** Text excerpt **
This is a timeline of feminism in the United States. It contains feminist and antifeminist events. It should contain events within the ideologies and philosophies of feminism and antifeminism. It should, however, not contain material about changes in women's legal rights: for that, see Timeline of women's legal rights in the United States (other than voting), or, if it concerns the right to vote, to Timeline of women's suffrage in the United States.

Timeline of feminism in the United States

19th and early 20th century
First-wave feminism was a period of feminist activity and thought, that occurred within the time period of the 19th and early 20th century throughout the world. It focused on legal issues, primarily on gaining women's suffrage (the right to vote).

1960s
 1963: The Feminine Mystique was published; it is a book written by Betty Friedan which is widely credited with starting the beginning of second-wave feminism in the United States. Second-wave feminism was a period of feminist activity and thought that first began in the early 1960s in the United States, and eventually spread throughout the Western world and beyond. In the United States the movement lasted through the early 1980s.
 Black feminism became popular in the 1960s, in response to the sexism of the civil rights movement and racism of the feminist movement. 
 Fat feminism originated in the late 1960s. Fat feminism, often associated with "body-positivity", is a social movement that incorporates feminist themes of equality, social justice, and cultural analysis based on the weight of a woman or a non-binary feminine person.

** Raw data **
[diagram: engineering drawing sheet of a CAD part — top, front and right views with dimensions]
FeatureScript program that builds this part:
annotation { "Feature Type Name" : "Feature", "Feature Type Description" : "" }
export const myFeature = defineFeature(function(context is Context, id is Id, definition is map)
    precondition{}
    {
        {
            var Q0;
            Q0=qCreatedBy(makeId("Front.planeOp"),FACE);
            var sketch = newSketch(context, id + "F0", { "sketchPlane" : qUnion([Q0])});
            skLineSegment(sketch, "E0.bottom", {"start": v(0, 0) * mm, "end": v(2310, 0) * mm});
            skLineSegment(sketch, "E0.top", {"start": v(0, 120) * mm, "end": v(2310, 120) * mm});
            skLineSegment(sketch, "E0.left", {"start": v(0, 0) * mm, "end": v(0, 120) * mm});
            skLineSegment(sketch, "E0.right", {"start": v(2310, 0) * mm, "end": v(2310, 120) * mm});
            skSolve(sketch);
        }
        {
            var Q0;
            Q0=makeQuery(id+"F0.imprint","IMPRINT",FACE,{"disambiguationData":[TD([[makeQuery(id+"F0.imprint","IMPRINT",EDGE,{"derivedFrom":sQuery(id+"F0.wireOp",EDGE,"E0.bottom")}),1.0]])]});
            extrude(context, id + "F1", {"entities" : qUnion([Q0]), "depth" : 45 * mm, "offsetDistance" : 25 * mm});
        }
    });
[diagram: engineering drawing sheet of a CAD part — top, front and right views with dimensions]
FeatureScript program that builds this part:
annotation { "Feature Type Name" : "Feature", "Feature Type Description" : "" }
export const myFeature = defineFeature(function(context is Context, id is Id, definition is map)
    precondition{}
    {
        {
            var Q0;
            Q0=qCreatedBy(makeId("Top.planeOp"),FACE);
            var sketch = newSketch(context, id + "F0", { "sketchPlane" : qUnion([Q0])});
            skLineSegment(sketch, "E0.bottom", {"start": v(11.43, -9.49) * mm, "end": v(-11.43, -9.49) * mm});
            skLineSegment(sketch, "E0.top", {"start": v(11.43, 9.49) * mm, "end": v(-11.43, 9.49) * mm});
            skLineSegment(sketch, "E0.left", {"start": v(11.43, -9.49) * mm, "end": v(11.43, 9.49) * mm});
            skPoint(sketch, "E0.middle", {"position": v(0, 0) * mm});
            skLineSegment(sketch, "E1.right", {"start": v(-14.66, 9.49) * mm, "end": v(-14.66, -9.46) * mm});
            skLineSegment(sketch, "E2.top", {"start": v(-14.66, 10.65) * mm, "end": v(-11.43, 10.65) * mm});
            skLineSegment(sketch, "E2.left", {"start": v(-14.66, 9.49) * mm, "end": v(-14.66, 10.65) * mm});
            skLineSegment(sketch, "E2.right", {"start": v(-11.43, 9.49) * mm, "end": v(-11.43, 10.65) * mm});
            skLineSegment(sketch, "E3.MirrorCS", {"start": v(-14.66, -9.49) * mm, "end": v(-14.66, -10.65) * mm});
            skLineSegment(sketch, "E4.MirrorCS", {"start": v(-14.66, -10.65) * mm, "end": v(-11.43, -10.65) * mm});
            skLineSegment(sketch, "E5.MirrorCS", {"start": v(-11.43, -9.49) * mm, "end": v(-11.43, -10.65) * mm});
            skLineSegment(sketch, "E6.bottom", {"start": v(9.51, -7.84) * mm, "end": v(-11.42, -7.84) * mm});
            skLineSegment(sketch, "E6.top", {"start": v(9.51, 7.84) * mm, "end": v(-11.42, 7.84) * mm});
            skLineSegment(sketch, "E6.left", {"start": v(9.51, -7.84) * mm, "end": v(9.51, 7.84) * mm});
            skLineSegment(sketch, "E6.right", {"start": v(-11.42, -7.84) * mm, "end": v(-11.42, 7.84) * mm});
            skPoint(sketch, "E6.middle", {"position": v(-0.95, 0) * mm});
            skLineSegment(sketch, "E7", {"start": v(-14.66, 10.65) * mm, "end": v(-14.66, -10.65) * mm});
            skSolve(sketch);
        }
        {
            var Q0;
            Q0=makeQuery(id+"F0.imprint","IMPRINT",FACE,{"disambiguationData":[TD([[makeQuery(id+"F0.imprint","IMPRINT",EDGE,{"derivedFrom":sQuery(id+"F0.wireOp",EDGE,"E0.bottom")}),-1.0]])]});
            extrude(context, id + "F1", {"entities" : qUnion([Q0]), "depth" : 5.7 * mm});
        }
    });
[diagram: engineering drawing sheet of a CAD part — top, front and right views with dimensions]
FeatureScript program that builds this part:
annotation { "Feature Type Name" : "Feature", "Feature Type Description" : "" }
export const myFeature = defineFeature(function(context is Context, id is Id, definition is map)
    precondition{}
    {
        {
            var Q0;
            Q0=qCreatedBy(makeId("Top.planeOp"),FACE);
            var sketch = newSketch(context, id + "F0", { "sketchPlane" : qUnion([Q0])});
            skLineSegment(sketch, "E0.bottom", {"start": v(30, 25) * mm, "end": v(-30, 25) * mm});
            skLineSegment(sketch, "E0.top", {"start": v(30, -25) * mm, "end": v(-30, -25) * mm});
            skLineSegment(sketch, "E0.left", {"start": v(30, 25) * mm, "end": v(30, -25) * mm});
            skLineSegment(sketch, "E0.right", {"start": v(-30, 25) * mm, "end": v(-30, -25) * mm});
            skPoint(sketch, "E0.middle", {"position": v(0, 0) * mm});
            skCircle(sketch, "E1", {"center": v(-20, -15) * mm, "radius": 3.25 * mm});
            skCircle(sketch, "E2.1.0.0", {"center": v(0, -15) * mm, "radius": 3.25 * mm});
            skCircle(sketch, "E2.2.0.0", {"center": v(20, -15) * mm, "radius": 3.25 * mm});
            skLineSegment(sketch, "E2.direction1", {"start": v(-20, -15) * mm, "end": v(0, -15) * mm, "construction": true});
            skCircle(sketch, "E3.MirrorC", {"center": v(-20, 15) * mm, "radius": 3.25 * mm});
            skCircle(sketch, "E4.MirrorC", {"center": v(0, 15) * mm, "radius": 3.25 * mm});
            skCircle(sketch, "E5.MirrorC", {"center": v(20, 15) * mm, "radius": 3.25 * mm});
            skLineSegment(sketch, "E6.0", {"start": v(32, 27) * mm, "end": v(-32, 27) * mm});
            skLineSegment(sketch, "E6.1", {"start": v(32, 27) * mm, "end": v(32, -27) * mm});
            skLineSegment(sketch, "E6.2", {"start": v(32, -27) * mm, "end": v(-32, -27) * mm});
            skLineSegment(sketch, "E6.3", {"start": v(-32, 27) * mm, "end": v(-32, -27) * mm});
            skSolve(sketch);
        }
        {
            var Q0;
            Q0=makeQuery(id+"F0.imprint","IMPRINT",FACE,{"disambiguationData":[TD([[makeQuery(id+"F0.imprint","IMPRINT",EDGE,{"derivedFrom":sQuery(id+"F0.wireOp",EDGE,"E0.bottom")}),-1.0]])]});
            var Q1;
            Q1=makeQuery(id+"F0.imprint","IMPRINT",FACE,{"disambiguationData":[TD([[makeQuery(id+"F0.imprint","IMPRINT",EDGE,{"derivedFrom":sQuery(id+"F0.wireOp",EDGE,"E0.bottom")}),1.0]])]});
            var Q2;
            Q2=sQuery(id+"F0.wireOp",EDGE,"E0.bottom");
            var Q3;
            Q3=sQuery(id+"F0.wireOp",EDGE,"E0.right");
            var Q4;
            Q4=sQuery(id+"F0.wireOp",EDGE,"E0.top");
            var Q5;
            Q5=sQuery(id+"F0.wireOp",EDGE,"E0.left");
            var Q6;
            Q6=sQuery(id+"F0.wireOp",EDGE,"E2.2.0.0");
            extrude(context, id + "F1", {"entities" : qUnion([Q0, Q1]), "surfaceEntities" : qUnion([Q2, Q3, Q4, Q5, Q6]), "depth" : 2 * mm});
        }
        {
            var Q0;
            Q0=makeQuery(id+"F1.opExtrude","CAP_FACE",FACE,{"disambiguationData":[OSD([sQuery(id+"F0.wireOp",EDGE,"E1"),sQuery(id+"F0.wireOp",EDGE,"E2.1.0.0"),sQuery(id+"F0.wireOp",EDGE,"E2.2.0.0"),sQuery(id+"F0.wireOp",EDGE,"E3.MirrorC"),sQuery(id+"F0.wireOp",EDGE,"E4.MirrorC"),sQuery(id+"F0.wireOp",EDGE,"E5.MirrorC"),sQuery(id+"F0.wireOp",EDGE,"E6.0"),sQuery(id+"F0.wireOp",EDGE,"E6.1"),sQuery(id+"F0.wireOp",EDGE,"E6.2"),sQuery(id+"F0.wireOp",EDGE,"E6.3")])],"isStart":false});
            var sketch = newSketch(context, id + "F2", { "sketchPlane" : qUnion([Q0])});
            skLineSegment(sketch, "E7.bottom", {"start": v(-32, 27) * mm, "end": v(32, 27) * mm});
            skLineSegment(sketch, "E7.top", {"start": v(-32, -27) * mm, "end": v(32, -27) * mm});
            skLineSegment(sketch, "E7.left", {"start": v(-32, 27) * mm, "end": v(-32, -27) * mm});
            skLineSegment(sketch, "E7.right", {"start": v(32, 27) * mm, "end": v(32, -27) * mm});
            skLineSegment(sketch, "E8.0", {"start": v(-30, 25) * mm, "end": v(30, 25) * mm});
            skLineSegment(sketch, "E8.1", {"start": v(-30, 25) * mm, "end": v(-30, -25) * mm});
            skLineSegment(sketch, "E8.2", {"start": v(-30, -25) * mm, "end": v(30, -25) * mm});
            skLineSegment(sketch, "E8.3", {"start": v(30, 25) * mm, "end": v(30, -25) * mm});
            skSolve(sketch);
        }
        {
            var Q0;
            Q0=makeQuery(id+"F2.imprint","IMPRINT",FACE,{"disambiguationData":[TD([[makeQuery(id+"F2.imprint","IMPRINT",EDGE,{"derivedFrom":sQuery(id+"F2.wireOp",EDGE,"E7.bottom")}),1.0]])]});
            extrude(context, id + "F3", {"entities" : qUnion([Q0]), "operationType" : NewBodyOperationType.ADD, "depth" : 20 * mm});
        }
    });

** Your tasks **
- a) Answer these questions from the feminism timeline, one line each:
(i) What did first-wave feminism primarily focus on gaining?
(ii) Which 1963 book is widely credited with starting second-wave feminism in the United States, and who wrote it?
(iii) Black feminism became popular in the 1960s in response to what?
- b) Summarize the feminism timeline in two sentences.
The material after the feminism timeline is separate from it.

** Task-by-task results **
- a)
(i) Women's suffrage, the right to vote.
(ii) The Feminine Mystique, by Betty Friedan.
(iii) The sexism of the civil rights movement and the racism of the feminist movement.

- b) First-wave feminism, active in the 19th and early 20th century, focused on legal issues, chiefly women's suffrage. In the 1960s, second-wave feminism began in the United States with the 1963 publication of Betty Friedan's The Feminine Mystique and lasted through the early 1980s, while Black feminism and fat feminism also emerged during that decade.